BEGIN Records for this exercise

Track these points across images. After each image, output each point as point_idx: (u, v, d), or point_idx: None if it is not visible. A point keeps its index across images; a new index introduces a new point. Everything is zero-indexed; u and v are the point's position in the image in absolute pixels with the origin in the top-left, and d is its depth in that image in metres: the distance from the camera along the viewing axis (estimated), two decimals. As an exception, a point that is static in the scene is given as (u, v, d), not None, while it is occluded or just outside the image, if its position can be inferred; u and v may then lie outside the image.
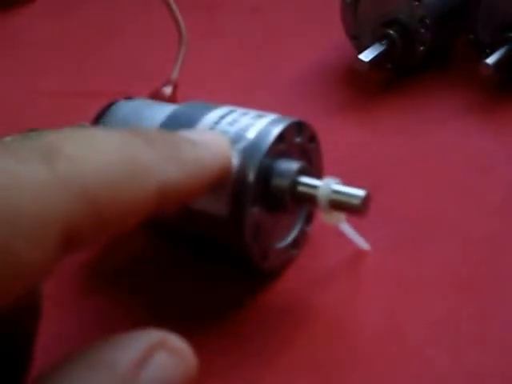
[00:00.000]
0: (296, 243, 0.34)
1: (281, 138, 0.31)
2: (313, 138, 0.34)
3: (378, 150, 0.42)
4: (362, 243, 0.34)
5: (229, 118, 0.32)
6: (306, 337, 0.31)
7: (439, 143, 0.42)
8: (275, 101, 0.47)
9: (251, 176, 0.30)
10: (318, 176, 0.34)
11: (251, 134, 0.31)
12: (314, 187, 0.31)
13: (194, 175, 0.24)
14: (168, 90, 0.46)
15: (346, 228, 0.33)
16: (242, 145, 0.30)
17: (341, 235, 0.33)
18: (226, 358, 0.30)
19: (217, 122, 0.32)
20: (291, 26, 0.55)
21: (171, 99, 0.46)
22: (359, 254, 0.34)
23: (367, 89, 0.48)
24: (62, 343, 0.31)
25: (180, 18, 0.46)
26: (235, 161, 0.30)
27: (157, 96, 0.45)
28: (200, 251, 0.35)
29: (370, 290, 0.33)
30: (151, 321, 0.31)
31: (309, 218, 0.35)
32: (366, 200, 0.30)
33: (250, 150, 0.30)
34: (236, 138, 0.31)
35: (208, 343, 0.30)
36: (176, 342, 0.18)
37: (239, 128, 0.31)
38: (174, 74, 0.47)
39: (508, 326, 0.30)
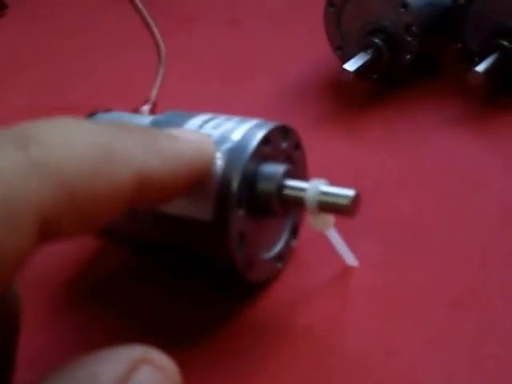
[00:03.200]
0: (281, 256, 0.33)
1: (266, 140, 0.30)
2: (298, 146, 0.33)
3: (363, 162, 0.41)
4: (349, 257, 0.33)
5: (212, 123, 0.31)
6: (291, 355, 0.29)
7: (427, 154, 0.41)
8: (258, 114, 0.45)
9: (236, 178, 0.29)
10: None
11: (236, 136, 0.30)
12: (301, 189, 0.30)
13: (173, 167, 0.23)
14: (146, 109, 0.45)
15: (334, 237, 0.32)
16: (226, 146, 0.29)
17: (327, 250, 0.32)
18: (208, 374, 0.29)
19: (201, 126, 0.31)
20: (272, 37, 0.54)
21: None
22: (346, 268, 0.33)
23: (353, 100, 0.47)
24: (44, 357, 0.30)
25: (159, 37, 0.45)
26: (219, 162, 0.29)
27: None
28: (181, 265, 0.34)
29: (358, 306, 0.32)
30: (134, 336, 0.31)
31: (294, 232, 0.34)
32: (355, 200, 0.29)
33: (234, 152, 0.29)
34: (220, 140, 0.30)
35: (191, 359, 0.29)
36: (160, 357, 0.18)
37: (224, 131, 0.30)
38: (153, 93, 0.46)
39: (502, 343, 0.29)
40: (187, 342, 0.30)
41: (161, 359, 0.18)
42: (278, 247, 0.33)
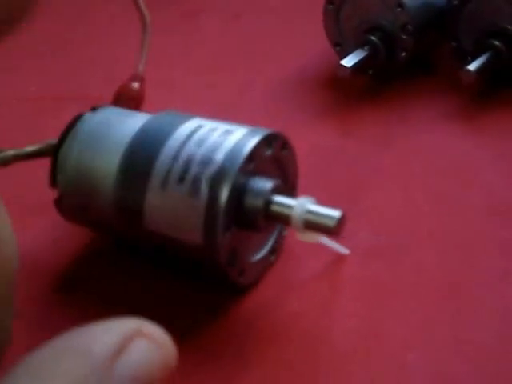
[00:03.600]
0: (274, 249, 0.34)
1: (250, 158, 0.31)
2: (285, 145, 0.33)
3: (358, 157, 0.42)
4: (339, 247, 0.34)
5: (196, 137, 0.31)
6: (283, 346, 0.31)
7: (420, 151, 0.42)
8: (256, 108, 0.47)
9: (222, 203, 0.30)
10: (293, 184, 0.34)
11: (219, 156, 0.30)
12: (288, 207, 0.30)
13: None
14: (135, 86, 0.45)
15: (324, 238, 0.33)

END Records for this exercise

What is required ▸ Return every line above word for word, minus images.

Answer space ▸
Track these points across images. After each image, output each point as point_idx: (u, v, d), or point_idx: None if it is not visible. A point keeps its index across images; a new index introduces a new point. Everything is zero-indexed; u and v are the point's position in the image in absolute pixels with the origin in the top-left, and d is its depth in that image in metres: the distance from the camera along the viewing axis (estimated), two decimals. As an exception, a point that is static in the scene is given as (u, v, d), not None, while it is occluded or just outside the image, if its position can be inferred; u and v may then lie outside the image.
[00:00.000]
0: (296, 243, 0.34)
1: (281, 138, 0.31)
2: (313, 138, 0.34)
3: (378, 150, 0.42)
4: (362, 243, 0.34)
5: (229, 118, 0.32)
6: (306, 337, 0.31)
7: (439, 143, 0.42)
8: (275, 101, 0.47)
9: (251, 176, 0.30)
10: (318, 176, 0.34)
11: (251, 134, 0.31)
12: (314, 187, 0.31)
13: (194, 175, 0.24)
14: (168, 90, 0.46)
15: (346, 228, 0.33)
16: (242, 145, 0.30)
17: (341, 235, 0.33)
18: (226, 358, 0.30)
19: (217, 122, 0.32)
20: (291, 26, 0.55)
21: (171, 99, 0.46)
22: (359, 254, 0.34)
23: (367, 89, 0.48)
24: (62, 343, 0.31)
25: (180, 18, 0.46)
26: (235, 161, 0.30)
27: (157, 96, 0.45)
28: (200, 251, 0.35)
29: (370, 290, 0.33)
30: (151, 321, 0.31)
31: (309, 218, 0.35)
32: (366, 200, 0.30)
33: (250, 150, 0.30)
34: (236, 138, 0.31)
35: (208, 343, 0.30)
36: (176, 342, 0.18)
37: (239, 128, 0.31)
38: (174, 74, 0.47)
39: (508, 326, 0.30)
[00:03.200]
0: (281, 256, 0.33)
1: (266, 140, 0.30)
2: (298, 146, 0.33)
3: (363, 162, 0.41)
4: (349, 257, 0.33)
5: (212, 123, 0.31)
6: (291, 355, 0.29)
7: (427, 154, 0.41)
8: (258, 114, 0.45)
9: (236, 178, 0.29)
10: None
11: (236, 136, 0.30)
12: (301, 189, 0.30)
13: (173, 167, 0.23)
14: (146, 109, 0.45)
15: (334, 237, 0.32)
16: (226, 146, 0.29)
17: (327, 250, 0.32)
18: (208, 374, 0.29)
19: (201, 126, 0.31)
20: (272, 37, 0.54)
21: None
22: (346, 268, 0.33)
23: (353, 100, 0.47)
24: (44, 357, 0.30)
25: (159, 37, 0.45)
26: (219, 162, 0.29)
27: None
28: (181, 265, 0.34)
29: (358, 306, 0.32)
30: (134, 336, 0.31)
31: (294, 232, 0.34)
32: (355, 200, 0.29)
33: (234, 152, 0.29)
34: (220, 140, 0.30)
35: (191, 359, 0.29)
36: (160, 357, 0.18)
37: (224, 131, 0.30)
38: (153, 93, 0.46)
39: (502, 343, 0.29)
40: (187, 342, 0.30)
41: (161, 359, 0.18)
42: (278, 247, 0.33)
[00:03.600]
0: (274, 249, 0.34)
1: (250, 158, 0.31)
2: (285, 145, 0.33)
3: (358, 157, 0.42)
4: (339, 247, 0.34)
5: (196, 137, 0.31)
6: (283, 346, 0.31)
7: (420, 151, 0.42)
8: (256, 108, 0.47)
9: (222, 203, 0.30)
10: (293, 184, 0.34)
11: (219, 156, 0.30)
12: (288, 207, 0.30)
13: None
14: (135, 86, 0.45)
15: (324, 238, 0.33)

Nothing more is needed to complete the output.